**Work item**
Return all of the entries, keeping every word and mark as it is.

**Input data**
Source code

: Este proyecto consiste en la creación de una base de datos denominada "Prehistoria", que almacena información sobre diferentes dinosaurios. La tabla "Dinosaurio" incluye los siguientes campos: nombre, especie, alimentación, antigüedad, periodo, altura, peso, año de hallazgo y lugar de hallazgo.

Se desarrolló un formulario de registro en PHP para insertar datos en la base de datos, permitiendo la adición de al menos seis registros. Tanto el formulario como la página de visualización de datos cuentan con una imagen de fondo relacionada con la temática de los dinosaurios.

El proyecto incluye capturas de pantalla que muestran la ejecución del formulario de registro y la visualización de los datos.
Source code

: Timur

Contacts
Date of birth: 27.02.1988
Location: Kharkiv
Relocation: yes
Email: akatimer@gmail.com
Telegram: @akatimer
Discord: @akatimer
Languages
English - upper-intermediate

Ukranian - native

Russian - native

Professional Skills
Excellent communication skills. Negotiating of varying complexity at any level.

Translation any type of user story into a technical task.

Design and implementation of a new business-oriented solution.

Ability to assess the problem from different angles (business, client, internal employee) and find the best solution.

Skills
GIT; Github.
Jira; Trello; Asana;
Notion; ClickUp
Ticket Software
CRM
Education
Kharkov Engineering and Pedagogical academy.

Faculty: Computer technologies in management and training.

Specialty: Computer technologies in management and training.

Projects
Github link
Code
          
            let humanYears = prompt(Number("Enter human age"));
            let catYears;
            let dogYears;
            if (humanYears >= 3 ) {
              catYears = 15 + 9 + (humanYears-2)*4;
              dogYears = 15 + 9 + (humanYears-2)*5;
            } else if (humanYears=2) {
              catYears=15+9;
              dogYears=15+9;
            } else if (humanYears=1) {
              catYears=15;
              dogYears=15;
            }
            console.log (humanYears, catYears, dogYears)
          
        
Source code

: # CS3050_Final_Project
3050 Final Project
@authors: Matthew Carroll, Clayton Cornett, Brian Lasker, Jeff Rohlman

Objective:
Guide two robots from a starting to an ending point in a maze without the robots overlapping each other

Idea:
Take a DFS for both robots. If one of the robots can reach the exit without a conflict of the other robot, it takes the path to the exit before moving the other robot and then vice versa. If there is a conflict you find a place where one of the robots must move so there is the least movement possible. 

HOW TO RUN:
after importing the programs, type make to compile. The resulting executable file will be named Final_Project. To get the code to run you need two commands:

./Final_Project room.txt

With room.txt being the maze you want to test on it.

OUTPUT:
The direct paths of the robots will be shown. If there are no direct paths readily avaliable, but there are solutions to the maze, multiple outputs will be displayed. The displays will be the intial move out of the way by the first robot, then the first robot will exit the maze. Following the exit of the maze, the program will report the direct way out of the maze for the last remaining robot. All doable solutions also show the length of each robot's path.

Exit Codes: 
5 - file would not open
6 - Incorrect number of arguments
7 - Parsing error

**Response to the task**
Source code

: Este proyecto consiste en la creación de una base de datos denominada "Prehistoria", que almacena información sobre diferentes dinosaurios. La tabla "Dinosaurio" incluye los siguientes campos: nombre, especie, alimentación, antigüedad, periodo, altura, peso, año de hallazgo y lugar de hallazgo.

Se desarrolló un formulario de registro en PHP para insertar datos en la base de datos, permitiendo la adición de al menos seis registros. Tanto el formulario como la página de visualización de datos cuentan con una imagen de fondo relacionada con la temática de los dinosaurios.

El proyecto incluye capturas de pantalla que muestran la ejecución del formulario de registro y la visualización de los datos.
Source code

: Timur

Contacts
Date of birth: 27.02.1988
Location: Kharkiv
Relocation: yes
Email: akatimer@gmail.com
Telegram: @akatimer
Discord: @akatimer
Languages
English - upper-intermediate

Ukranian - native

Russian - native

Professional Skills
Excellent communication skills. Negotiating of varying complexity at any level.

Translation any type of user story into a technical task.

Design and implementation of a new business-oriented solution.

Ability to assess the problem from different angles (business, client, internal employee) and find the best solution.

Skills
GIT; Github.
Jira; Trello; Asana;
Notion; ClickUp
Ticket Software
CRM
Education
Kharkov Engineering and Pedagogical academy.

Faculty: Computer technologies in management and training.

Specialty: Computer technologies in management and training.

Projects
Github link
Code
          
            let humanYears = prompt(Number("Enter human age"));
            let catYears;
            let dogYears;
            if (humanYears >= 3 ) {
              catYears = 15 + 9 + (humanYears-2)*4;
              dogYears = 15 + 9 + (humanYears-2)*5;
            } else if (humanYears=2) {
              catYears=15+9;
              dogYears=15+9;
            } else if (humanYears=1) {
              catYears=15;
              dogYears=15;
            }
            console.log (humanYears, catYears, dogYears)
          
        
Source code

: # CS3050_Final_Project
3050 Final Project
@authors: Matthew Carroll, Clayton Cornett, Brian Lasker, Jeff Rohlman

Objective:
Guide two robots from a starting to an ending point in a maze without the robots overlapping each other

Idea:
Take a DFS for both robots. If one of the robots can reach the exit without a conflict of the other robot, it takes the path to the exit before moving the other robot and then vice versa. If there is a conflict you find a place where one of the robots must move so there is the least movement possible. 

HOW TO RUN:
after importing the programs, type make to compile. The resulting executable file will be named Final_Project. To get the code to run you need two commands:

./Final_Project room.txt

With room.txt being the maze you want to test on it.

OUTPUT:
The direct paths of the robots will be shown. If there are no direct paths readily avaliable, but there are solutions to the maze, multiple outputs will be displayed. The displays will be the intial move out of the way by the first robot, then the first robot will exit the maze. Following the exit of the maze, the program will report the direct way out of the maze for the last remaining robot. All doable solutions also show the length of each robot's path.

Exit Codes: 
5 - file would not open
6 - Incorrect number of arguments
7 - Parsing error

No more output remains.